Source material -

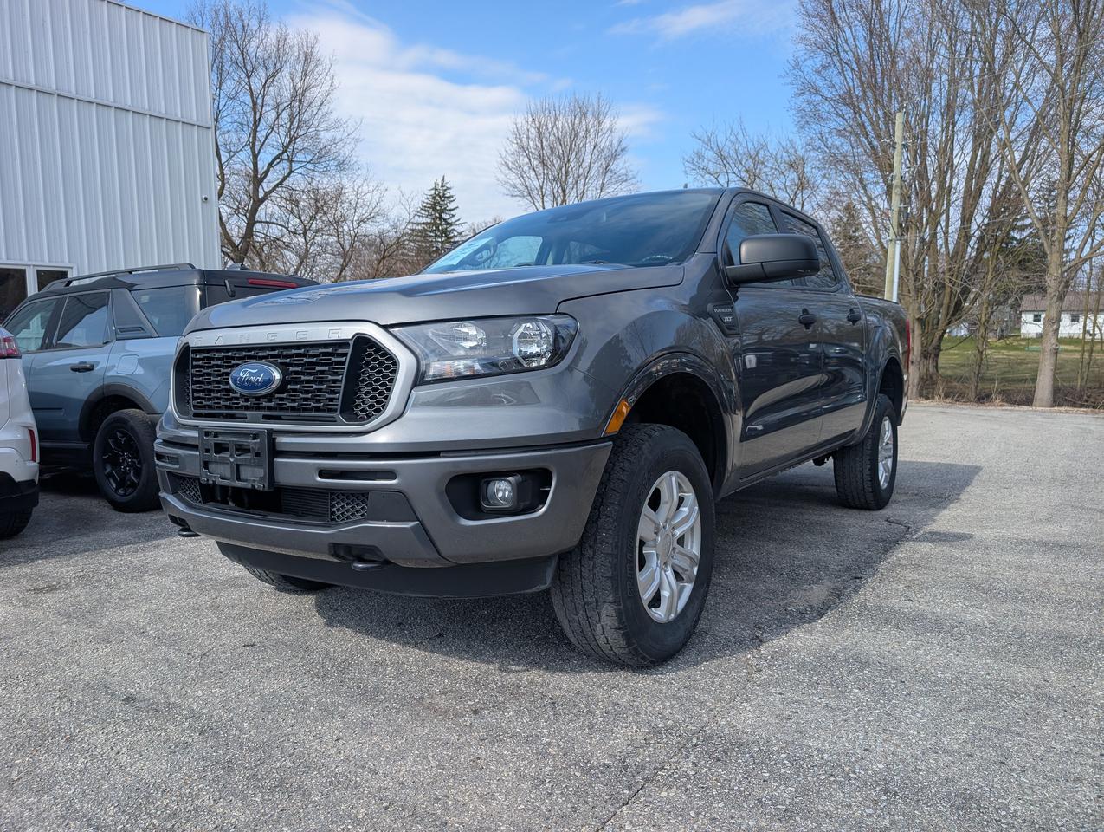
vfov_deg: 56.9
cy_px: 416
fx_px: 767
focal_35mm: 24
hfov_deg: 71.5
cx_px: 552
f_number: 1.68
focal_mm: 6.9
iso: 21
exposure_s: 1/778
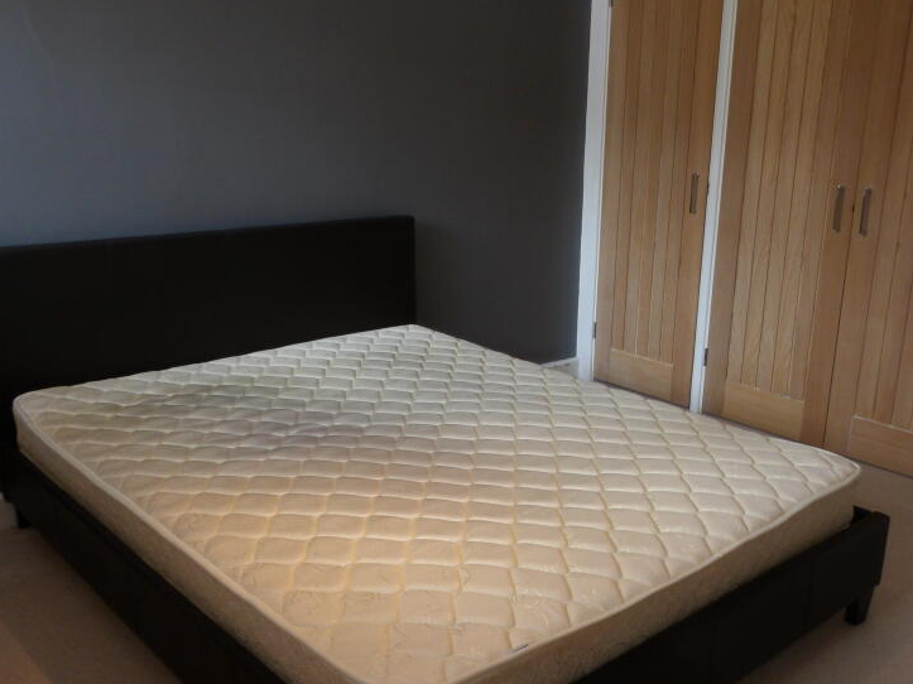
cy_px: 381
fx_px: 897
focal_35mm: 34
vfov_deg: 41.7
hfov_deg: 53.6
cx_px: 548
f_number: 4.1
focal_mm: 4.3
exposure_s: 1/20
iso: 160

Work task - The answer must match the entries above line for line, with the pictures dropped.

Solution to this task -
vfov_deg: 56.9
cy_px: 416
fx_px: 767
focal_35mm: 24
hfov_deg: 71.5
cx_px: 552
f_number: 1.68
focal_mm: 6.9
iso: 21
exposure_s: 1/778
cy_px: 381
fx_px: 897
focal_35mm: 34
vfov_deg: 41.7
hfov_deg: 53.6
cx_px: 548
f_number: 4.1
focal_mm: 4.3
exposure_s: 1/20
iso: 160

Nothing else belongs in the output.